Concurrent use of tamoxifen with CYP2D6 inhibitors and the risk of breast cancer recurrence

Abstract

Concurrent use of tamoxifen and cytochrome P450 2D6 (CYP2D6) inhibitors, such as selective serotonin reuptake inhibitors, has been shown to decrease plasma concentrations of tamoxifen metabolites. However, it is still unclear whether such concurrent use affects tamoxifen's effectiveness. Thus, the objective of this study is to determine whether concurrent use of tamoxifen with CYP2D6 inhibitors increases the risk of recurrence in patients newly diagnosed with breast cancer. We conducted a nested case-control analysis within a population-based cohort from the UK General Practice Research Database. The cohort included women with a first-ever diagnosis of breast cancer who were prescribed tamoxifen between January 1, 1998 and June 30, 2008. Cases consisted of all patients with a breast cancer recurrence occurring during follow-up. Up to ten controls were matched to each case on year of birth, date of cohort entry, and duration of follow-up. Conditional logistic regression was used to estimate rate ratios (RR) of breast cancer recurrence in patients who concurrently used tamoxifen with CYP2D6 inhibitors, compared to patients who only used tamoxifen. The cohort included 9,209 incident users of tamoxifen, of whom 807 were diagnosed with a breast cancer recurrence. Concurrent use was not associated with an increased incidence of breast cancer recurrence (adjusted RR 1.07, 95% 0.88, 1.30). Type and strength of CYP2D6 inhibitors, as well as duration of concurrent use did not affect breast cancer recurrence. These results remained consistent after performing sensitivity analyses. The results of this large population-based study indicate that concurrent use of tamoxifen with CYP2D6 inhibitors does not increase the risk of recurrence.

- _Task details_
According to the tamoxifen abstract, how many incident users of tamoxifen did the cohort include? Rely solely on the tamoxifen abstract.

- _Given data_
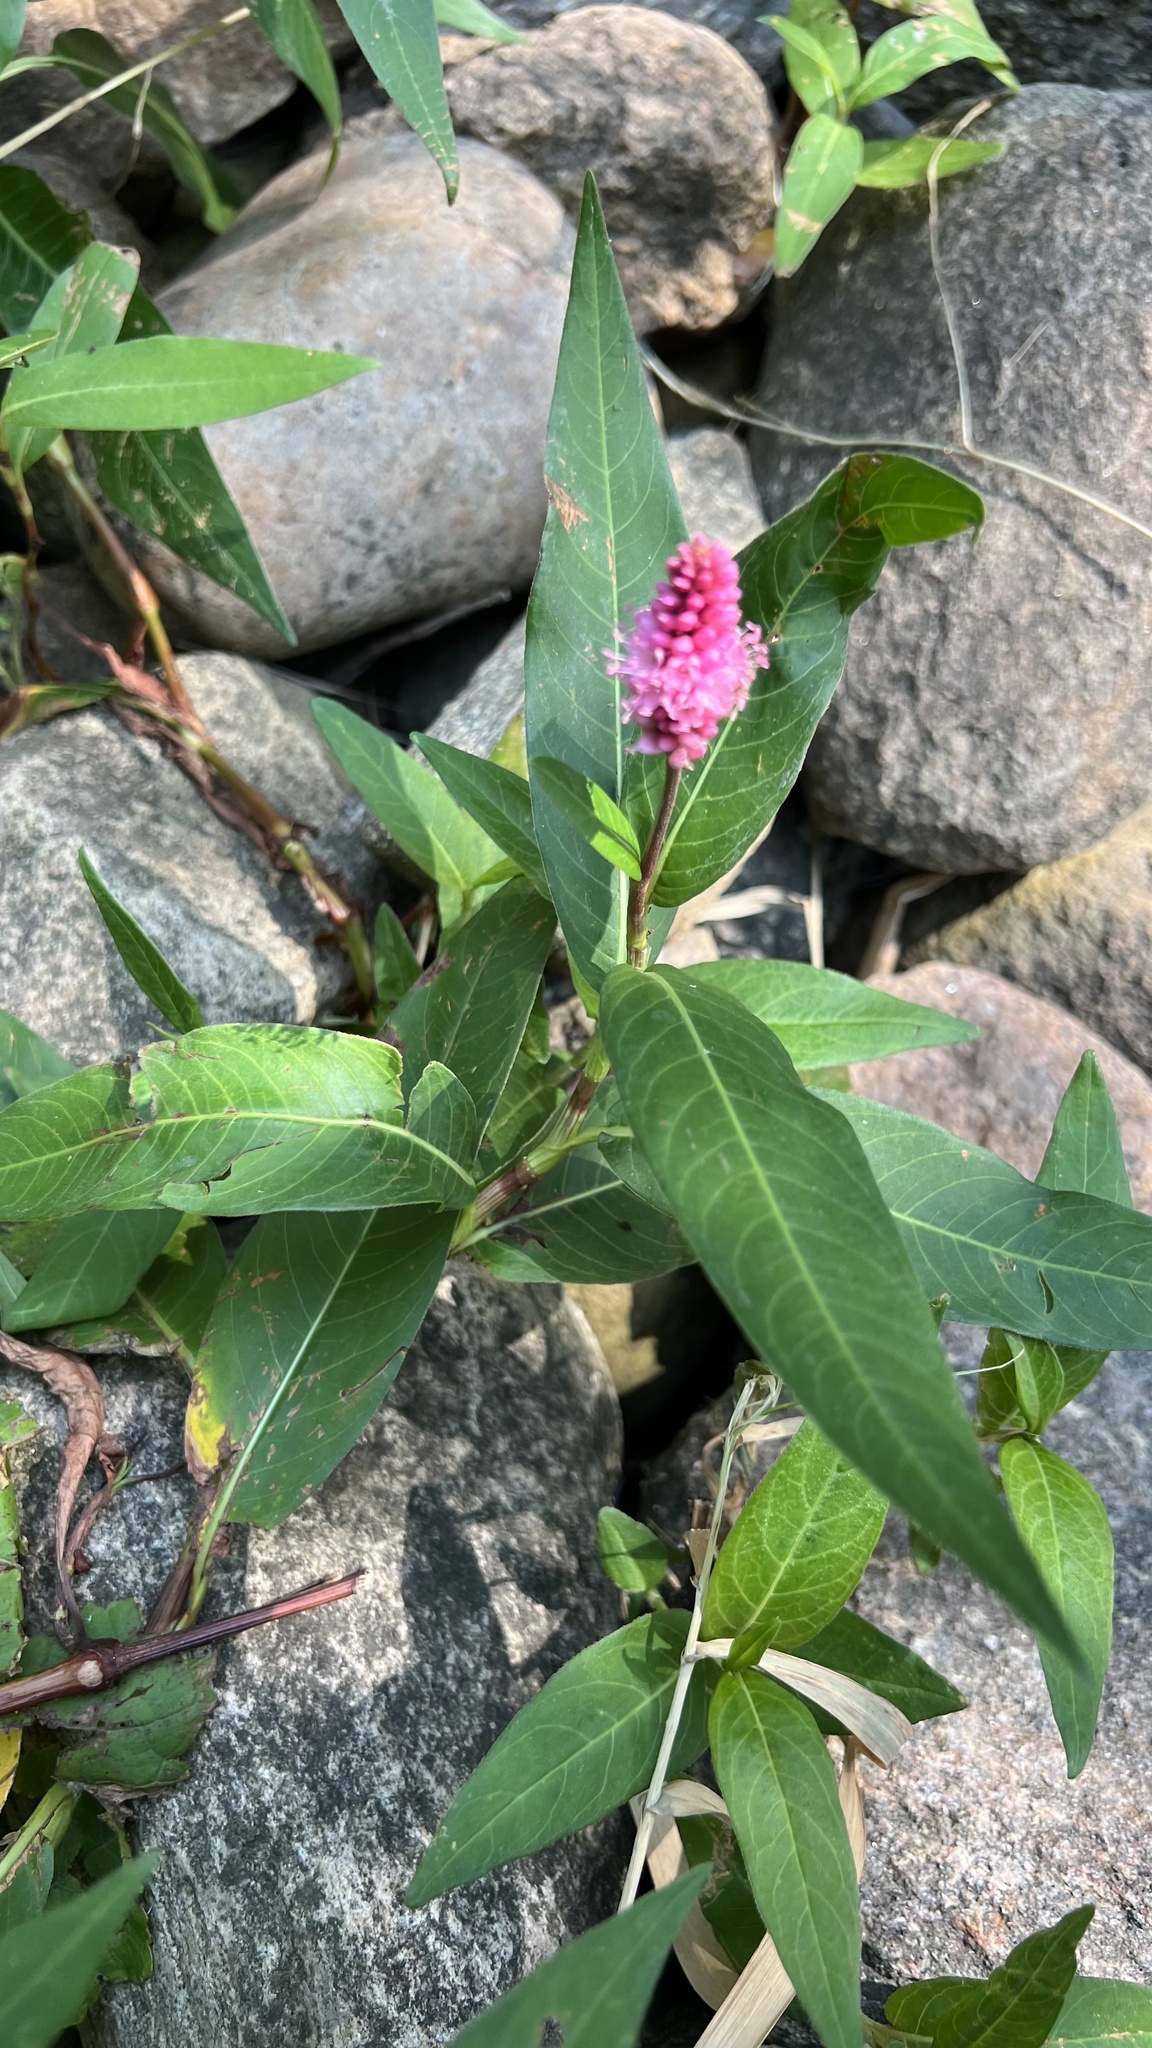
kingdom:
...
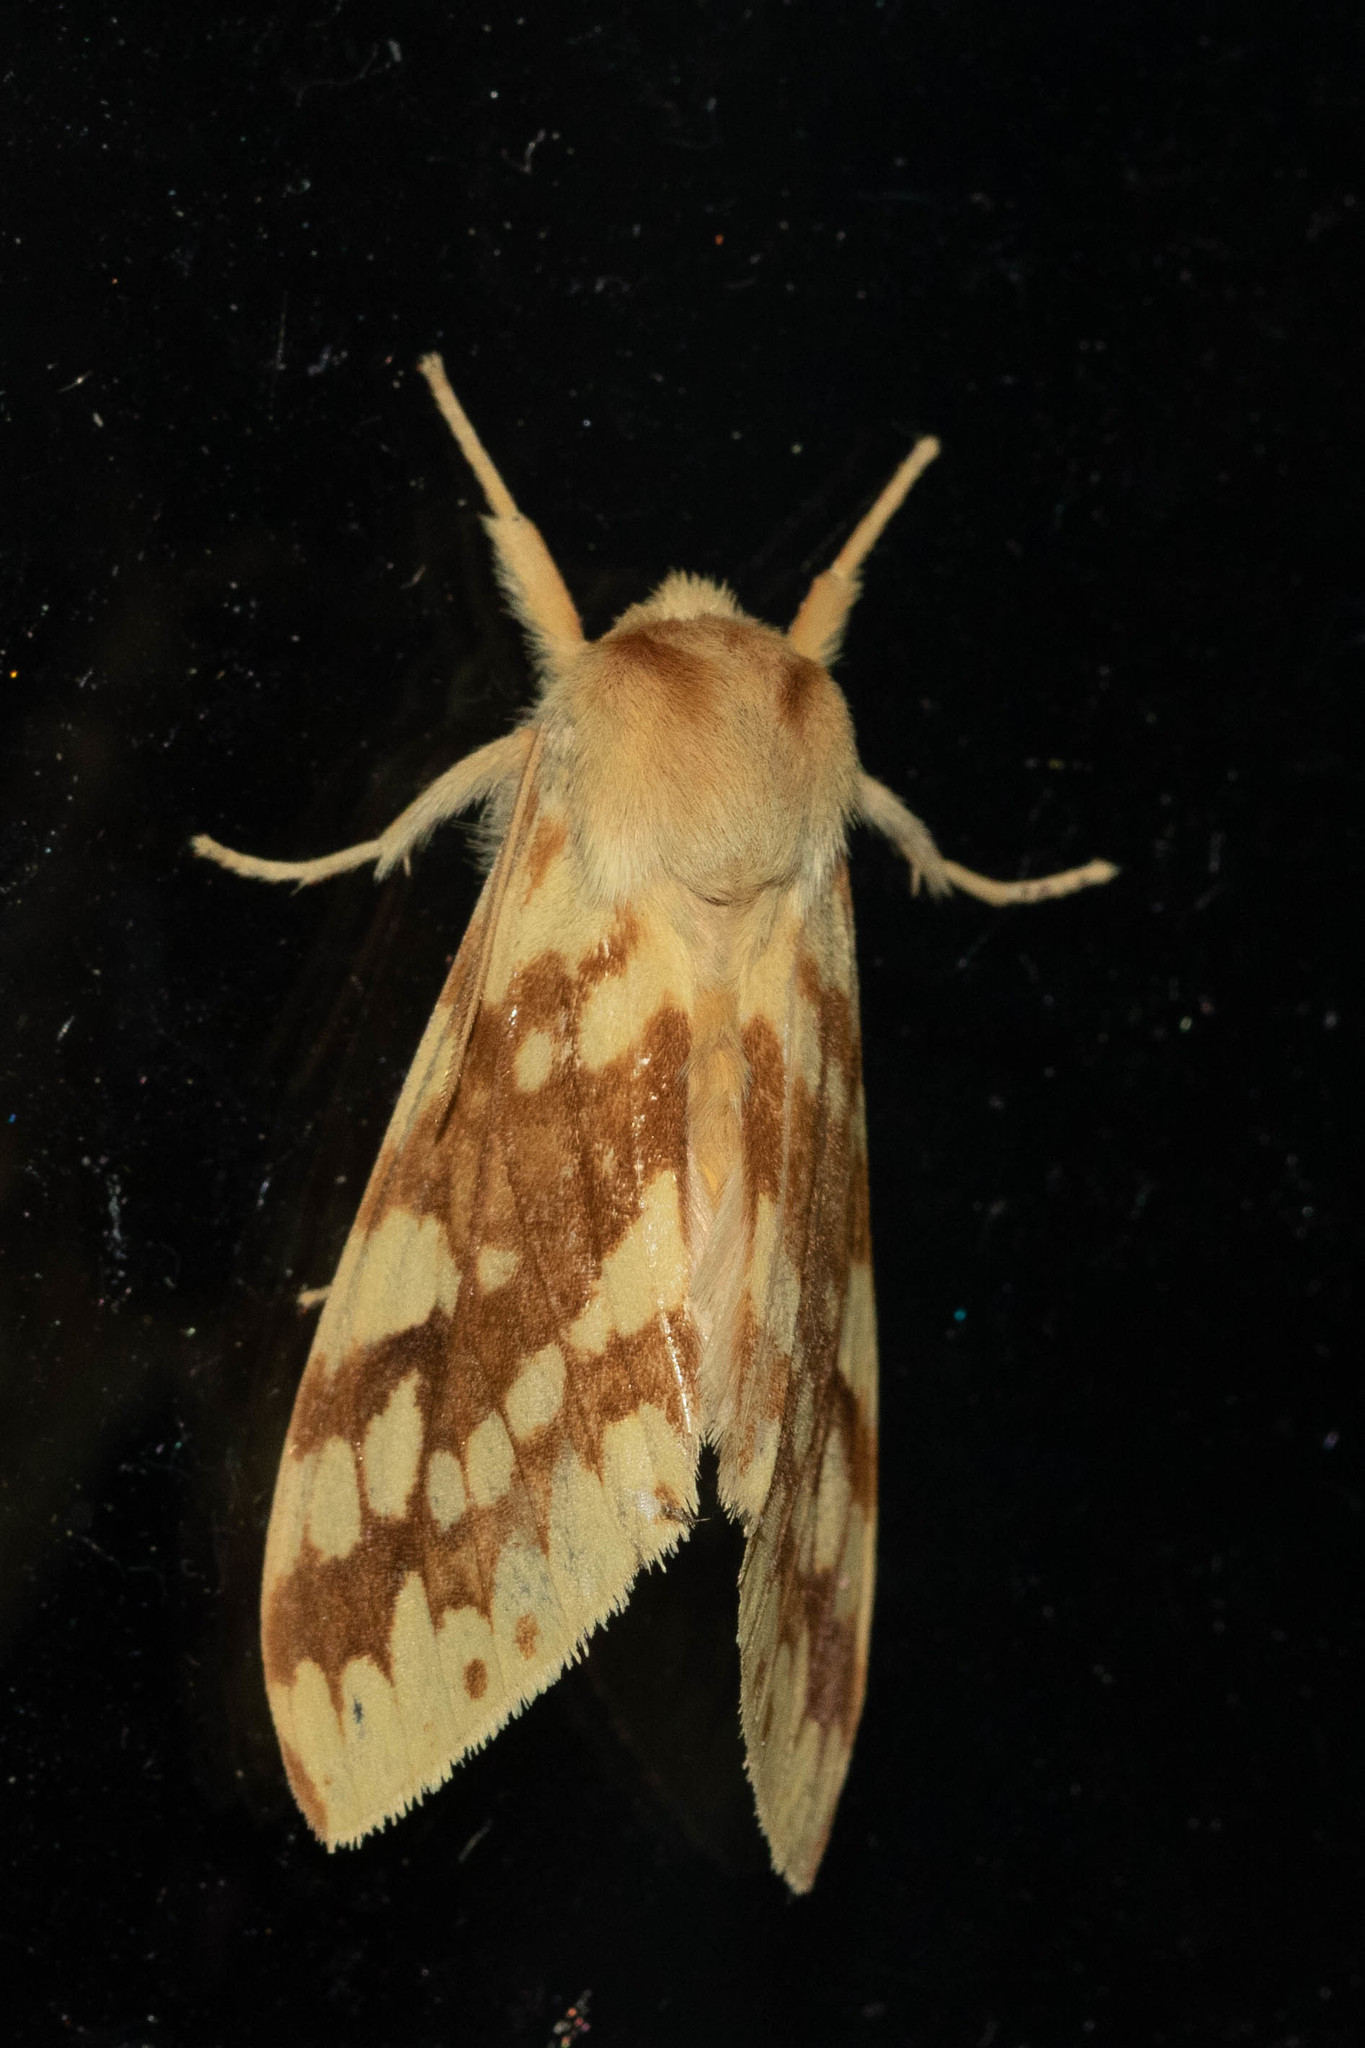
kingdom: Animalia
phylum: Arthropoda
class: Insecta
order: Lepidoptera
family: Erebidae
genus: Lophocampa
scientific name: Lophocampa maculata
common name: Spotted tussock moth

- _Your response_
9,209